Quand on va rajouter ou modifier un attribut qui porte l’état au sens fonctionnel du métier, on impacte potentiellement la cohérence de l’entité métier, et donc potentiellement tout le code existant qui s’en assure.

C’est donc l’état, sa cardinalité, son exhaustivité, ses transitions, et ses invariants qui doivent être au centre de nos préoccupations quand on modélise la persistance. Ce n’est un champ optionnel, un flag, ou une énumération plate qui va nous permettre d’exprimer correctement ces notions.

On ne traite pas un is_cancelled comme un simple champ décoratif. Il décide du récit métier.

L’état est de facto un citoyen de première classe dans nos système, et doit être traité comme tel dans la couche de persistance.

Le State-Driven Design : une modélisation centrée sur les états

Le State-Driven Design (SDD) recentre la modélisation sur l’isolement des états dans nos structures de données.

L’état quitte l’entité “fourre-tout” pour se caractériser lui-même comme une donnée riche et porteuse de caractéristiques métier fortes.

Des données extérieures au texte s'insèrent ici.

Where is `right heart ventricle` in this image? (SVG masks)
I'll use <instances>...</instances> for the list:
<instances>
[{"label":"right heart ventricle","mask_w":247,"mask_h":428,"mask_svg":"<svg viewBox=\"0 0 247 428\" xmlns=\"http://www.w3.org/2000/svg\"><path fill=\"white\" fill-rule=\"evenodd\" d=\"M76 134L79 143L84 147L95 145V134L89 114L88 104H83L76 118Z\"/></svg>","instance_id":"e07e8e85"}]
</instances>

Un état porte ses propres invariants et des propriétés qui lui sont propres. Un simple booléen ou un status plat ne suffisent pas à capturer cette richesse, d’où les colonnes “optionnelles selon le cas” qui prolifèrent dans les tables fourre-tout.

La data porteuse du métier

Une entité vivante a donc plusieurs états possibles, chacun avec ses propres règles, et un seul état est actif à un instant donné.
Le cycle de vie de l’entité est donc une succession de transitions entre ces états, chacune avec ses propres conditions d’entrée et de sortie.

stateDiagram-v2
    [*] --> Created
    Created --> Paid : on PaymentReceived
    Paid --> Shipped : on ShipOrder
    Shipped --> Delivered : on ConfirmDelivery
    Delivered --> [*]

Principes clés du SDD

Le SDD propose une approche pragmatique pour aligner la donnée sur le métier en promouvant les états comme citoyens de première classe.

  • États par facettes. Les domaines réels combinent des axes orthogonaux (paiement, livraison, conformité…). On parle d’états exclusifs & exhaustifs par facette, plutôt que d’un état global explosif.
  • Température des données.
    Froid : ce qui ne casse rien si ça change (nom, email secondaire).
    Chaud : ce qui porte un sens métier fort (état, transition, raison, auteur).
    Les confondre produit de l’ambiguïté et de la dette.
  • L’état est un langage. Un état porte des invariants ; un booléen ou un status plat n’en porte pas, d’où les colonnes “optionnelles selon le cas”.
  • L’histoire est une succession d’états. Le cycle de vie d’une entité est une succession de transitions entre états, chacun avec ses propres conditions d’entrée et de sortie.
  • Citoyen du langage métier. L’état intrinsèquement lié au métier, il porte la sémantique et le language ubiquitaire du domaine.

Tant qu’on traite l’état comme un détail technique (booléens, enums plats, flags optionnels), on fabrique de la dette en continu. Le SDD ne demande pas plus de cérémonial, il demande plus d’honnêteté sur l’importance du design de la persistance de l’état dans nos logiciels.